User Stories

User stories should:

  • describe something a particular kind of user (as recognizable to the software) can do in the application and why
  • describe features at a granular level (e.g., could be implemented in a day or less)
  • be something technical and non-technical team members can understand and agree on
  • not be too specific about implementation details (leave room for developers to make technical decisions)
  • provide user motivation or value for the feature (may influence development choices)
  • should be testable (when a developer completes a feature and delivers it for testing, the project team member will test that feature to see if it works as expected)

User story template:

As a user (WHO - specify type of user within the system if appropriate), I want to do X (WHAT - feature or functionality) so that Y (WHY - rationale or motivation).

Users in this context are intended to be users as the software can recognize them - e.g., anonymous user vs. logged in user, admin vs. blog editor or content editor. Unless otherwise specified, it will generally be assumed that users with more permissions can do everything an anonymous or generic user can do. If there are multiple types of users in a system, the terminology should be agreed upon and defined.

User scenarios or case studies referencing particular kinds of personas (researchers, students, general public, etc) are valuable and may well feed into development user stories, but they generally provide a different level of specificity than what is needed for development work.

Administrative User Stories

Describing administrative functionality is just as important as public-facing user functionality. Articulating administrative needs will help the development team to build something that is more efficient and easy to use.

Some features may have two related stories - the public facing story and the admin functionality that supports it. For example:

  • As a user, I want to read blog posts so I can keep up to date on project news.
  • As a blog editor, I want to create and update blog posts so I can post news for users.

Types of admin users

It may be useful to articulate groups of admin users based on what they need to do with the data and what permissions they should have. For example, a content site could have:

  • Blog authors, who can contribute blog posts but not edit other content
  • Content editors, who can manage blog posts and other site content
  • Admins, who can manage blog posts, content, users, etc.

In an admin site for managing data, we might have something like a data entry user or data curator.

Any custom admin user terms should be defined so that everyone reading the user stories understands which kinds of users are meant.

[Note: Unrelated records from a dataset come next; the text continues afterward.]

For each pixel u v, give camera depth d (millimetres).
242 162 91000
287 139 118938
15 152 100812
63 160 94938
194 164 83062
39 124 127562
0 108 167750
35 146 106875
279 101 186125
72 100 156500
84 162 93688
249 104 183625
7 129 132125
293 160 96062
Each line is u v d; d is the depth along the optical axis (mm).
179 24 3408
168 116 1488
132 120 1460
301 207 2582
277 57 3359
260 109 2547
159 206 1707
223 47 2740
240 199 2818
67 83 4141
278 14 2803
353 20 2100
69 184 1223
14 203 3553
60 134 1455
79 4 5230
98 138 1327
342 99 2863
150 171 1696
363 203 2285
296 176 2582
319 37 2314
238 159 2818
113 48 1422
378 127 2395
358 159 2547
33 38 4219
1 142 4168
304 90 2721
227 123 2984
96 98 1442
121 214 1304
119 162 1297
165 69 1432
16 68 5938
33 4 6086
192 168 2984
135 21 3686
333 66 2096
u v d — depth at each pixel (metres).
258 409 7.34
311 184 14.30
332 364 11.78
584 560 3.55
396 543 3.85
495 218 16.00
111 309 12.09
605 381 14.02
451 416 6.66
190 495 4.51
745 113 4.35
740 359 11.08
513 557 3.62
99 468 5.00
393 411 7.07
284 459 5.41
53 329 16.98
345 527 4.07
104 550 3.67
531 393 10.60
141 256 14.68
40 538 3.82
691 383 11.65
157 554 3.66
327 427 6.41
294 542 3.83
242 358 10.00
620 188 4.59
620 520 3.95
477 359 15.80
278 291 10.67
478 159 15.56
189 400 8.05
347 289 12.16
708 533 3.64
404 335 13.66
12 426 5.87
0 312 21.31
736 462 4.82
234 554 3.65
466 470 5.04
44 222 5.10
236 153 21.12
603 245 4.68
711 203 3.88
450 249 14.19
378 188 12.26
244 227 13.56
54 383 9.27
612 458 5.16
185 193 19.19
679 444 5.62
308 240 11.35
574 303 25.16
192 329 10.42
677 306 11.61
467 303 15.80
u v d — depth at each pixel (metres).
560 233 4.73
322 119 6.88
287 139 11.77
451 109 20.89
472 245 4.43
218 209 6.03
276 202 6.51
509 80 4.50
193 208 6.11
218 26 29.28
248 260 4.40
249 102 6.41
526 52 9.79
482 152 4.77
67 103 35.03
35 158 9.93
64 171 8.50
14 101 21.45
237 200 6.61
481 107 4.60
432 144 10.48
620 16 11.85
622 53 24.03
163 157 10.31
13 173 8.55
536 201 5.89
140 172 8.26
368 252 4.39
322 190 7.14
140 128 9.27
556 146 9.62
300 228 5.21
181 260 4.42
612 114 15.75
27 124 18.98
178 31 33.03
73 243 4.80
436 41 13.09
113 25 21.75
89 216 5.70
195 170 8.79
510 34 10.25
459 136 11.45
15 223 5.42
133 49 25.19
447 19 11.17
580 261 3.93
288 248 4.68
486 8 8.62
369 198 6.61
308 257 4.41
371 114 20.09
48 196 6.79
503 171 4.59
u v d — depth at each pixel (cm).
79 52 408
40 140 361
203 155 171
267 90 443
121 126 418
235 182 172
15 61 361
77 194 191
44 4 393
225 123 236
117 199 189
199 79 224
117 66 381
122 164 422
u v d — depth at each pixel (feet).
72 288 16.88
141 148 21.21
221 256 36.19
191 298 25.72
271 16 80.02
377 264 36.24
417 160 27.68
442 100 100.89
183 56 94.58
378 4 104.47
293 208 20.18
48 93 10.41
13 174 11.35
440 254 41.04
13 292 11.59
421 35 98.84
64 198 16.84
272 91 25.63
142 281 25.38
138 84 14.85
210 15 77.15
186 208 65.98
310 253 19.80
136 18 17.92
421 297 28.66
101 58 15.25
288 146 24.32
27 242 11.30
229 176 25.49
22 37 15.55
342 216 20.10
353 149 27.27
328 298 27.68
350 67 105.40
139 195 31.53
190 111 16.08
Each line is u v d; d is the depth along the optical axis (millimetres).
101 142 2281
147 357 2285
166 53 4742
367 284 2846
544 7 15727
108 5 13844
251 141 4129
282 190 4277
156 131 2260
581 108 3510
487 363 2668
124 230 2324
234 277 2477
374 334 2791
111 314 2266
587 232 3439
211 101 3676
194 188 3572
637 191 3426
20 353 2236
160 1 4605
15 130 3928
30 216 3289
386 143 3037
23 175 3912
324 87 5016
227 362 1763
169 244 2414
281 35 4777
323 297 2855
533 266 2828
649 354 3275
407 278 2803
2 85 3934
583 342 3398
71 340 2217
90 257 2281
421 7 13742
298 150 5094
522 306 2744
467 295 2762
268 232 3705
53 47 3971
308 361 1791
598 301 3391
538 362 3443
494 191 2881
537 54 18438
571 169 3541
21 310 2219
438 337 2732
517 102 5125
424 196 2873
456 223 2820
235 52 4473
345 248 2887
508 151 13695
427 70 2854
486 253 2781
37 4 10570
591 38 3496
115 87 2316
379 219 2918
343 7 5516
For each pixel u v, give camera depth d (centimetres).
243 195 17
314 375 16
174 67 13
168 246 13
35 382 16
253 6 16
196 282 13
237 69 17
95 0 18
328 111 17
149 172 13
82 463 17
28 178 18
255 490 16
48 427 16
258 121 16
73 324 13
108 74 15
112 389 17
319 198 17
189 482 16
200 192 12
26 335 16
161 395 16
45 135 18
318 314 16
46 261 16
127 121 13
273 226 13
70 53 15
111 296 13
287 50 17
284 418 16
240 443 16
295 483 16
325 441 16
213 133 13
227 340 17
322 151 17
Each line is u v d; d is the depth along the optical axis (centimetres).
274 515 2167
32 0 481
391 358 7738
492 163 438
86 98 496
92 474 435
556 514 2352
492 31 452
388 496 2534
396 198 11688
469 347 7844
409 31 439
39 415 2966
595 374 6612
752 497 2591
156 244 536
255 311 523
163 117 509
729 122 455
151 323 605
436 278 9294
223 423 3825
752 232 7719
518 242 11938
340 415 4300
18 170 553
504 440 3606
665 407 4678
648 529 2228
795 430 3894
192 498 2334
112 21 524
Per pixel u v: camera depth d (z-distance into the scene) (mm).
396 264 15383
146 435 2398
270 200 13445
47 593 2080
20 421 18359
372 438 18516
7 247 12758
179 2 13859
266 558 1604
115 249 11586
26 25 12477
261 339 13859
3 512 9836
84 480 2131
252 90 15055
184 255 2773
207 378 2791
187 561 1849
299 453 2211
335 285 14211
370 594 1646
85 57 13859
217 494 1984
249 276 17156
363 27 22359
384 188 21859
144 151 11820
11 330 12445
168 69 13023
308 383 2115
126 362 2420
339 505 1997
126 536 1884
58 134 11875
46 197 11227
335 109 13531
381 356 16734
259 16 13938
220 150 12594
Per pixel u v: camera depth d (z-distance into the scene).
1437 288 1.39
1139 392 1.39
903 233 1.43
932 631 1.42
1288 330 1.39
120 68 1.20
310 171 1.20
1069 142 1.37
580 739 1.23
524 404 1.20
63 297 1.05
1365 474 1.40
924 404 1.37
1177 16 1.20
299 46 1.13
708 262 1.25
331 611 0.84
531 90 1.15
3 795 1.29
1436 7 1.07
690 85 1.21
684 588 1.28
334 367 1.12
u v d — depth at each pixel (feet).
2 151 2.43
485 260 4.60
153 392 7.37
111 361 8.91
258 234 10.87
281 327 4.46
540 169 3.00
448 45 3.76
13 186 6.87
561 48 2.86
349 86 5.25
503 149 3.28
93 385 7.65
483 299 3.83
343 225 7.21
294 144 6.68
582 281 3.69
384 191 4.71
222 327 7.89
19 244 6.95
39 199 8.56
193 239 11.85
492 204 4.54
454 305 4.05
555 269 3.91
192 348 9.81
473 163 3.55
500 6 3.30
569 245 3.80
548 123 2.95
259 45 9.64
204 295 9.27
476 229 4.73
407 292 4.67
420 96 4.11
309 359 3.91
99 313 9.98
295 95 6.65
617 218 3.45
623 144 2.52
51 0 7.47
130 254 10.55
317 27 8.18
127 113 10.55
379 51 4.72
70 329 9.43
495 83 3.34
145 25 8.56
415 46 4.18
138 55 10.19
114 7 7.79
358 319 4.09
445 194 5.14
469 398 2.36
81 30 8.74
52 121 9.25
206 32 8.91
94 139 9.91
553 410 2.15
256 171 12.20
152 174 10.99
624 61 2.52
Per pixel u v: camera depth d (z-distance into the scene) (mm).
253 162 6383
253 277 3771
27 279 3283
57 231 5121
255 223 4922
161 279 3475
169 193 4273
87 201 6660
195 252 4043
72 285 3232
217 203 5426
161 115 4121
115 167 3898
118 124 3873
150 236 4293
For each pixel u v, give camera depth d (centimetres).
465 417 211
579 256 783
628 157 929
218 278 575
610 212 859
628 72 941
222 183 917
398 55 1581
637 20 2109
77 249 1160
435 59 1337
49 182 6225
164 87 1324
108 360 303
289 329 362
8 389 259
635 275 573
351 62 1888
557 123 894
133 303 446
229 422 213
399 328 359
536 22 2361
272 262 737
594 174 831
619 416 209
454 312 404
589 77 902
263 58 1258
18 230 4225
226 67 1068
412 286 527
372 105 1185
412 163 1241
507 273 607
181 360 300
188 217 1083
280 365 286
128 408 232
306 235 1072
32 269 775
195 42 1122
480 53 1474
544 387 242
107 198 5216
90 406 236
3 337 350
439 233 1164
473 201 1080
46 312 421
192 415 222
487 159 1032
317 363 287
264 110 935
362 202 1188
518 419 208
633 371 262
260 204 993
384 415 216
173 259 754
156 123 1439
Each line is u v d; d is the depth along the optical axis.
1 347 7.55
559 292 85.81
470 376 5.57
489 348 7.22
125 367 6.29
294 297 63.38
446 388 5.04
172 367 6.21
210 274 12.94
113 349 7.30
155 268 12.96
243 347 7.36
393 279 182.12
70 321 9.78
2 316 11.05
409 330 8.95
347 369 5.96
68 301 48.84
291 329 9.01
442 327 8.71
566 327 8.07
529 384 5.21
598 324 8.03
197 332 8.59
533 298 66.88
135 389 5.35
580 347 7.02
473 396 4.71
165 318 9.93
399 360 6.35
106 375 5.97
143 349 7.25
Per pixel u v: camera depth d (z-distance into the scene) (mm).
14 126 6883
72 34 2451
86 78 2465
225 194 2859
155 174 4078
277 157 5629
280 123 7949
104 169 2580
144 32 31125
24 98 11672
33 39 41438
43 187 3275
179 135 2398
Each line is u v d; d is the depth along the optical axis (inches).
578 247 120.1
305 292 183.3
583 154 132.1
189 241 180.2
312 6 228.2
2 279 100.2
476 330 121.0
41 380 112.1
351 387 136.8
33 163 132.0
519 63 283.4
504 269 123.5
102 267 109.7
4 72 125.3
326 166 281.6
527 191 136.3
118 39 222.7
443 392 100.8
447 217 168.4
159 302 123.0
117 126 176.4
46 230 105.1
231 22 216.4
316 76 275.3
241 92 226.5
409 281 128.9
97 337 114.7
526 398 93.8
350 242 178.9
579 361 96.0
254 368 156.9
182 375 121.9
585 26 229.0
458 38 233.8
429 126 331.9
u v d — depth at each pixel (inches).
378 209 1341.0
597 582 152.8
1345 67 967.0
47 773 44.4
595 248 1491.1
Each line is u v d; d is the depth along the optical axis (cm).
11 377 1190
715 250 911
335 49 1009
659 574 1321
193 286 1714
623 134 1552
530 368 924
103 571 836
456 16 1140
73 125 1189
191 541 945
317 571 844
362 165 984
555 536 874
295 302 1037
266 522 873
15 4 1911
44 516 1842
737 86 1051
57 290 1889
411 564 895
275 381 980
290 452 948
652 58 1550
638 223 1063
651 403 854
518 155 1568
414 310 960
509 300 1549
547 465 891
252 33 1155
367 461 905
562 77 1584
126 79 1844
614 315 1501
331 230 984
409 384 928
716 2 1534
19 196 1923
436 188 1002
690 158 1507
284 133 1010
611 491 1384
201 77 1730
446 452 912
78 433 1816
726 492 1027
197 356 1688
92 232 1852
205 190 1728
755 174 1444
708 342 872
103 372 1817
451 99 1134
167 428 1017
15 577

The development team can help create and set permissions for admin user groups when implementing the admin interface.

Django Admin interface

Django comes with an easy-to customize admin interface for database content. The development team may be able to make suggestions based on our understanding of the database, but knowing what you need to accomplish will help. Here are some features to keep in mind when thinking through admin needs:

  • What fields or data should display when listing all data for a particular kind of item (e.g. book or person)
  • What fields should be searchable by default in the admin interface?
  • What fields would be useful for filtering a list of items?
  • When editing items, should related items be grouped or displayed together?
  • Do any fields need a special lookup from a different system? (e.g., VIAF or Geonames)
  • Would it be useful to have some fields editable on the item list view for batch editing?

For a critical discussion of user stories, see Best Practices? by Rebecca Sutton Koeser and “Meta!Meta!Meta! A Speculative Design Brief for the Digital Humanities” by Anne Burdick.